Pinocchio (So Ouat!) is a fun, although greatly abridged, retelling of the story of a puppet that becomes a real boy. As I recorded the synopsis for this book, I found the version a bit unique, but nonetheless enjoyable. Nicely enhanced with light animation, this is a book app that is as fun to watch as it is to read.
Characters in the book act out the scenes from each page and perform dialogue as it is read in the text. There isn't anything interactive about the illustrations, although tapping the screen does stop and start the narration (which highlights as read).
The only true interactivity present in this book is in the 'extra' - a unique drop down of each page's text that can be explored with several words highlighted. Tap on any of these words to get either a definition or image to help young readers expand their vocabulary. You can also switch this text to print or cursive (French or English), or set it to a mode that highlights all the vowels on the page.
This book doesn't have a page guide (which would be a nice addition), but my biggest complaint is that this title was impossible to set-up for reading without narration. Buttons to restart & play/pause are at the bottom of every page, but in the off mode there is no way to trigger the animation. This means you can read the text without narration, but you then miss almost all of the visual storytelling. The book is also permanently set to autoplay, even though you can swipe to turn pages.
In addition, I am a bit concerned about the sheer number of ways to leave this app. There are Facebook and Twitter icons that literally bounce, alongside icons of the developer's other apps that scroll constantly along the bottom of the title page - enticing youngsters. If you tap on any of the links, there is at least a warning asking you if you want to proceed, but these elements did give me pause as a parent.
Otherwise, this is a solidly made book from a nice series of fairy tale apps. They have lots of appeal for children with nicely enhanced stories, as well as a variety of interesting educational extras.
All reviews are of the app, not the platform/device. Based originally on iPad versions. Minor technical details may vary.
Sophie Meyer (Adapted from Carlo Collodi)
10 - 12 Minutes
Based on non-digital book: No
Allows Own Narration:
Uses Motion: No
Age: 4 - 8
A woodcarver named Geppetto dreamed of having a son. One day he created a marionette that looked just like a child and was surprised to find the puppet walking & talking on its own the next morning. He named the puppet-boy "Pinocchio". While Geppetto is off at work that first day, a little cricket tells Pinocchio, "Never lie to your father and make sure you attend school!" But Pinocchio does not listen, preferring instead to have fun.
Instead of going to school, Pinocchio hangs out in town, eventually exploring the theater where he heard laughter.
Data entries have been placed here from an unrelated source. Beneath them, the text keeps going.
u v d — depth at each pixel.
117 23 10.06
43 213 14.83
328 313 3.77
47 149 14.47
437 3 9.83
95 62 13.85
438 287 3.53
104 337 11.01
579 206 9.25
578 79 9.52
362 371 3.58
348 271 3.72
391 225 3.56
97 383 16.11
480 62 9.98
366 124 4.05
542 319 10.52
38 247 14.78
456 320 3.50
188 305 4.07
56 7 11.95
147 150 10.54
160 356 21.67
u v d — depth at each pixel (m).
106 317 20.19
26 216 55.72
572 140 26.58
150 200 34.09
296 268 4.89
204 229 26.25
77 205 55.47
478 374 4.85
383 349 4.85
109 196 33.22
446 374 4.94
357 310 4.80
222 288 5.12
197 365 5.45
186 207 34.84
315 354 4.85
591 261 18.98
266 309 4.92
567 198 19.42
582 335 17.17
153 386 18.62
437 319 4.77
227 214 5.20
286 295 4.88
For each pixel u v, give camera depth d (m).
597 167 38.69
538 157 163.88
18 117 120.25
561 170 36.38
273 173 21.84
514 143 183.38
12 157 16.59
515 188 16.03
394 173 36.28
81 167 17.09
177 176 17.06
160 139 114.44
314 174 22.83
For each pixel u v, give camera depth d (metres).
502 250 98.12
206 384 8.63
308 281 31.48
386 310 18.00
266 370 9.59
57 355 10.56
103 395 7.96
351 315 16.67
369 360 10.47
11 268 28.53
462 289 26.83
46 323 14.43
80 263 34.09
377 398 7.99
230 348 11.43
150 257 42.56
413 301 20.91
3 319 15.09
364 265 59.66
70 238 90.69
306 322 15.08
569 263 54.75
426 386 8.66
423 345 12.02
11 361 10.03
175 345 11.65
When he gets backstage he finds a costume and heads out on stage himself. His performance is a hit and he receives money from the troupe leader for his act. On his way home to give the money to Geppetto, Pinocchio gets distracted by a 'limping fox and blind cat'. They convince the foolish puppet-boy to plant the coins in a field to grow a 'money tree', but then run off with his money.
Then Pinocchio becomes tired and hungry, so he knocks on the door of a small house in the forest. A fairy answers the door and asks Pinocchio why he is not in school. Pinocchio lies, saying he was in school that very morning, causing his nose to grow. The more he lied the longer his nose became. Realizing he was bad at telling lies, Pinocchio promises the fairy that he will always tell the truth and go straight home to Geppetto.
Before arriving home, Pinocchio comes across a donkey cart with children riding & singing. They invite him to 'the land of toys' and despite his promise to the fairy he hops in. In Toyland, Pinocchio has a lot of fun, but one morning he wakes up as a donkey. He runs to a nearby beach and jumps in the sea which changes him back to a marionette. Before he can reach shore, though, he is swallowed by a large shark where he finds Geppetto who is also inside the sea creature.
Since the shark had a cold, the two are sneezed out into the ocean, freeing them to swim back to the beach. Glad to be home with his father, Pinocchio becomes a serious student. One night the fairy visits to reward Pinocchio for being such a good boy, making him into a real child. Geppetto is thrilled to find he has a 'real son' the next morning.